From this conceptual milieu, then, it is possible to historicize gender as a technologically mediated intervention into the body’s plasticity, rather than just an ideological ruse. In looking at the development of gender across Money and his colleagues’ decades of work, it is clear that they never claimed to know what gender actually is or how it is produced (although that includes disavowing that the important fact that they themselves produced gender through the discourse and material practices of medicine). Rather, with medical inventions like the synthesis of hormones, or the ability to test chromosomes, they expanded the range of actionable gender through new technologies like cortisone therapy or sex reassignment surgery. Money rejected chromosomal sex in the mid 1950s as the basis for understanding intersex bodies because chromosomes could not be modified by medicine. Hormonal circulation and the physical appearance of the genitals, however, could, and this has conditioned the entire range of not just medical, but legal, political and social options for intersex, transgender and cis-gender bodies today.

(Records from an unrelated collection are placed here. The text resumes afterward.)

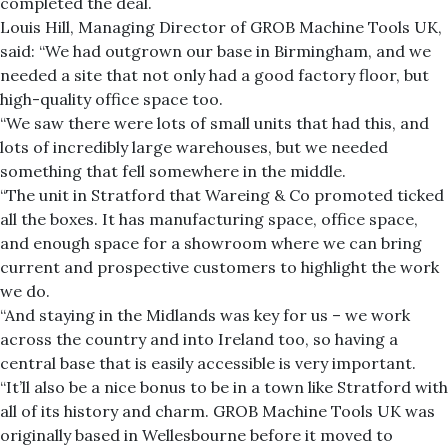
completed the deal.
Louis Hill, Managing Director of GROB Machine Tools UK,
said: “We had outgrown our base in Birmingham, and we
needed a site that not only had a good factory floor, but
high-quality office space too.
“We saw there were lots of small units that had this, and
lots of incredibly large warehouses, but we needed
something that fell somewhere in the middle.
“The unit in Stratford that Wareing & Co promoted ticked
all the boxes. It has manufacturing space, office space,
and enough space for a showroom where we can bring
current and prospective customers to highlight the work
we do.
“And staying in the Midlands was key for us – we work
across the country and into Ireland too, so having a
central base that is easily accessible is very important.
“It’ll also be a nice bonus to be in a town like Stratford with
all of its history and charm. GROB Machine Tools UK was
originally based in Wellesbourne before it moved to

In seeking to both account for the medical violence and political limitations of a pathologized mode of reactive gender politics, not only for intersex and trans bodies, but also cis-gender bodies and queer bodies, then, feminist, queer and trans studies would do well to leverage the technical capacities of gender virtually stored in the non-dualist genealogy established by Money. Indeed, to continue to think and analyze “gender” while disavowing its technical invention in the mid-century is not only historically foolish, but comes as the cost of ignoring the ontological dimension of how technics carry with them the potentiality for re-tooling, for a different kind of political embodiment and body politics–as I have written about on race and originary technicity. The ethical question of “doing justice,” as Butler frames her essay on Reimer, I would argue is impoverished to the extent that she ignores that gender is technical–it is a historically arbitrary technology that relies on the ontological and originary technical capacities of the body. Although the technical dimensions of gender have been stratified towards brutally normative ends since the mid-century, that certainly does not divest us of the ethical responsibility to work with them far differently in the future.